Using SA does not preclude using Transport Layer Security (TLS). The two can work together. Even though they do different things in different ways, they both provide a duplicate function: ensuring that critical data comes from a trusted source. If you think of all the stuff they do, you can crudely summarize their relationship with the following venn diagram above.
The standard has been vetted by security experts and like everything that that DNP3 technical committee puts out, is well thought-out and exhaustively documented. My concern, however, is that asking vendors to implement SA is not itself a recipe for secure DNP3 devices. I believe a lot of people know this already, but without specific warnings, it may give vendors and utilities a false sense of confidence if the proper security testing is not done by companies that implement the protocol in their devices.
It comes down to the security concept of trust boundaries and how much software surface area is exposed to unauthenticated data. Hackers don’t need to break your authentication mechanisms to compromise a device if they can exploit a bug in software that’s outside your trust boundary. With SA, the DNP3 stack itself is outside the trust boundary. With TLS, the stack is inside the trust boundary.
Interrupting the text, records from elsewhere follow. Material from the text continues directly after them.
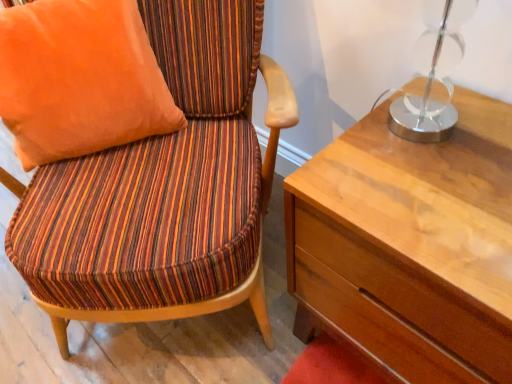
Question: Considering the relative positions of orange fabric pillow at upper left and striped fabric chair at left in the image provided, is orange fabric pillow at upper left to the left or to the right of striped fabric chair at left?

Choices:
 (A) left
 (B) right

Answer: (A)

Question: Is orange fabric pillow at upper left wider or thinner than striped fabric chair at left?

Choices:
 (A) wide
 (B) thin

Answer: (B)

Question: From a real-world perspective, relative to striped fabric chair at left, is orange fabric pillow at upper left vertically above or below?

Choices:
 (A) above
 (B) below

Answer: (A)

Question: From a real-world perspective, is striped fabric chair at left physically located above or below orange fabric pillow at upper left?

Choices:
 (A) above
 (B) below

Answer: (B)

Question: Would you say striped fabric chair at left is to the left or to the right of orange fabric pillow at upper left in the picture?

Choices:
 (A) left
 (B) right

Answer: (B)

Question: Is striped fabric chair at left taller or shorter than orange fabric pillow at upper left?

Choices:
 (A) tall
 (B) short

Answer: (A)

Question: In terms of width, does striped fabric chair at left look wider or thinner when compared to orange fabric pillow at upper left?

Choices:
 (A) wide
 (B) thin

Answer: (A)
A utility that is solely relying on SAv5 for authentication should hold DNP3 vendors to a higher standard than if they are using TLS. Conformance testing (and SAv5 testing) is not a sufficient criteria for selecting secure hardware when solely running SA because so much software is outside the trust boundary. If the utility runs a good implementation of TLS instead, (or in addition) they can sleep a little better at night without doing security audits on their DNP device themselves. Libraries that implement TLS like OpenSSL are rigorously punished with tools like fuzzers to lower the probability of an exploitable defect and have the eyes of hundreds of security experts on them. If TLS is filtering out all non-authenticated messages, you don’t have to hold the DNP3 implementation to such a high standard.
DNP3 is a very large protocol. Modbus is 70 pages and has very little state to track. DNP is over 1,000 and is incredibly stateful. It’s commonly accepted that defect rates in software are proportional to the size of a code-base and that stateful software is harder to implement correctly than state-less systems. Therefore, it is not unreasonable to assert that it’s almost 15 times more likely that a programmer will miss a corner case while developing DNP than Modbus.
The only mitigation to this type of vulnerability is to insist that any software examining unauthenticated data is ‘white hat’ tested with tools like protocol fuzzers to lower the probability of an exploitable defect. TLS provides protection against software defects in the DNP stack itself, whereas the sole application of SA does not.
Having a large surface area of code outside a trust boundary that has not been rigorously tested is a recipe for disaster. Testing negative (malformed) inputs is critical in any software outside a trust boundary. Fuzzing offers a complementary approach to code inspection and units tests.